**TAREA A**
Reproduce tal cual las líneas de los registros que van desde el inicio de los registros hasta la línea que contiene "road: (134, 252)", ambas incluidas, y ninguna otra.

Fuente: Misión, Número 397, 24 Mayo 1947. Página 3.
A LA LUZ DE LA HISTORIA
FERNANDO VII, EN BAYONA
Por Melchor Ferrer
Ningún rey ha sido más zarandeado por los llamados historiadores que Fernando VII. Una densa niebla rodea su historia, su vida y sus acciones, creada por el odio que constantemente le tuvieron los escritores liberales, ya que nunca fue de los suyos. Ni siquiera cuando, dominado por María Cristina, preparaba el triunfo de las ideas constitucionalistas, le han ahorrado estos juicios adversos que recogidos como moneda sana y corriente todavía nos sirven en nuestros días. No es que intentemos o pretendamos hacer su apología ni tomar su defensa. Nada tan lejos de nuestro concepto de rey ideal como la figura de este monarca constantemente dominada por lo que llamó Mella «La musa temblorosa del miedo».
Los liberales del siglo pasado y del actual que esgrimieron las plumas contra Fernando VII, pasaron en silencio lo que este rey tuvo de bueno o aceptable, y exageraron lo que era defectuoso o francamente malo. Así, esta figura, entenebrecida por la pasión sectaria de los adversarios al régimen absolutista, se convierte en caricatura de rey, con lo que los historiadores ad usum, no diré Delphini, sino revolucionario, han llenado la imaginación de las generaciones que le sucedieron, con el plan preconcebido de ridiculizar la institución monárquica. Liberales doceañistas, constitucionalistas, masones, carbonarios, anilleros y comuneros, liberales isabelinos, lo mismo moderados que progresistas, revolucionarios septembrinos, republicanos, socialistas y socializantes, toda la masa de la España revolucionaria y sectaria ha tratado a Fernando VII con despiadado odio, por haber sabido aquel rey sustraerse a las ambiciones y designios de la grey liberal.
Si consideramos las escenas de Bayona, nos daremos cuenta, si la reflexión es objetiva, sin sujetarnos a sugerencias e interpolaciones sectarias, de que en aquellas jornadas nada gloriosas hubo una pugna entre María Luisa, violentamente apasionada, contra los enemigos de Godoy y Fernando VII. Existe tan sólo Carlos IV como juguete entre ambos contendientes. Ella, la reina madre, aconsejada por Godoy, Fernando con su no mejor consejero, Escoiquiz, que si durante cierto tiempo pudo ser confidente de Fernando, los hechos han demostrado que nunca el rey se entregó por entero en sus brazos. Y en aquella pugna, en que se debaten las condiciones de una renuncia que no era válida, Fernando se mantuvo con dignidad, pues de haberse rendido a la primera sugerencia de Napoleón, las escenas domésticas no hubieran podido suceder. Pero es que Fernando no sentía inclinación a aceptar las tentadoras promesas de Bonaparte; no las sentía, decimos, y por esto rehusaba, y de aquí que las discusiones se prolongaran, que María Luisa, impulsada por Godoy, reprochara al hijo de desobediencia, casi diríamos deslealtad, al padre, hasta que, llevada por su exaltación, prorrumpiera en frases que al sonar a injuria, recaían sobre sí misma. Todo lo cual indica energía de Fernando, deseo y aspiración de resistir a las imposiciones de Napoleón y, por tanto, sentido de la majestad real.

**REGISTROS DE DATOS**
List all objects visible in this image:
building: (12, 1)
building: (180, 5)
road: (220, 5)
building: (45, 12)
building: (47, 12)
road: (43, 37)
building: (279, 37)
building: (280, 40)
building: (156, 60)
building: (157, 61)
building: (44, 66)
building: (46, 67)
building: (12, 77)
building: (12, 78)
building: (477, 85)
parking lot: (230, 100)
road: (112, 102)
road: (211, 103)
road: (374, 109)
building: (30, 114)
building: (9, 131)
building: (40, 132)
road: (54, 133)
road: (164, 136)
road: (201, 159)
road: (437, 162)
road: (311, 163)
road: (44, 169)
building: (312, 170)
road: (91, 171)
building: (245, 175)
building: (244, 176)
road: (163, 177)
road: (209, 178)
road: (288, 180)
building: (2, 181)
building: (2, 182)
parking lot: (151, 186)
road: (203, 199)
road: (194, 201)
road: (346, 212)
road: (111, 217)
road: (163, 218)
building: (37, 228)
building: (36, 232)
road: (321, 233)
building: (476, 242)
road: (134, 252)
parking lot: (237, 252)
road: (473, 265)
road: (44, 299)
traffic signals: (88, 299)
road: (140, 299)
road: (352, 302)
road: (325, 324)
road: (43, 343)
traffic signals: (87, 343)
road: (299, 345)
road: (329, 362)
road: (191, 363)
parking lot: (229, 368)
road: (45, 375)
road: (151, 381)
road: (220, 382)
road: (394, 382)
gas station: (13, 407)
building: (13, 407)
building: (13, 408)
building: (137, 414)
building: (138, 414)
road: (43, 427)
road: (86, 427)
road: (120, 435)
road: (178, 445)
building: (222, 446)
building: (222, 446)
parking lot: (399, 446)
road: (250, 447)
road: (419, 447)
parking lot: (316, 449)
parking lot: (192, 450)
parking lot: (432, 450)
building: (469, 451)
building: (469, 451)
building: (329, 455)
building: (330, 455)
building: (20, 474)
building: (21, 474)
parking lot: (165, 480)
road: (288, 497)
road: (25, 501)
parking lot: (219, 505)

**TAREA B**
Enumera todas las personas mencionadas por su nombre en el párrafo del texto que empieza con «Si consideramos las escenas de Bayona».

**RESPUESTA A**
List all objects visible in this image:
building: (12, 1)
building: (180, 5)
road: (220, 5)
building: (45, 12)
building: (47, 12)
road: (43, 37)
building: (279, 37)
building: (280, 40)
building: (156, 60)
building: (157, 61)
building: (44, 66)
building: (46, 67)
building: (12, 77)
building: (12, 78)
building: (477, 85)
parking lot: (230, 100)
road: (112, 102)
road: (211, 103)
road: (374, 109)
building: (30, 114)
building: (9, 131)
building: (40, 132)
road: (54, 133)
road: (164, 136)
road: (201, 159)
road: (437, 162)
road: (311, 163)
road: (44, 169)
building: (312, 170)
road: (91, 171)
building: (245, 175)
building: (244, 176)
road: (163, 177)
road: (209, 178)
road: (288, 180)
building: (2, 181)
building: (2, 182)
parking lot: (151, 186)
road: (203, 199)
road: (194, 201)
road: (346, 212)
road: (111, 217)
road: (163, 218)
building: (37, 228)
building: (36, 232)
road: (321, 233)
building: (476, 242)
road: (134, 252)

**RESPUESTA B**
- María Luisa
- Godoy
- Fernando VII
- Carlos IV
- Escoiquiz
- Napoleón (Bonaparte)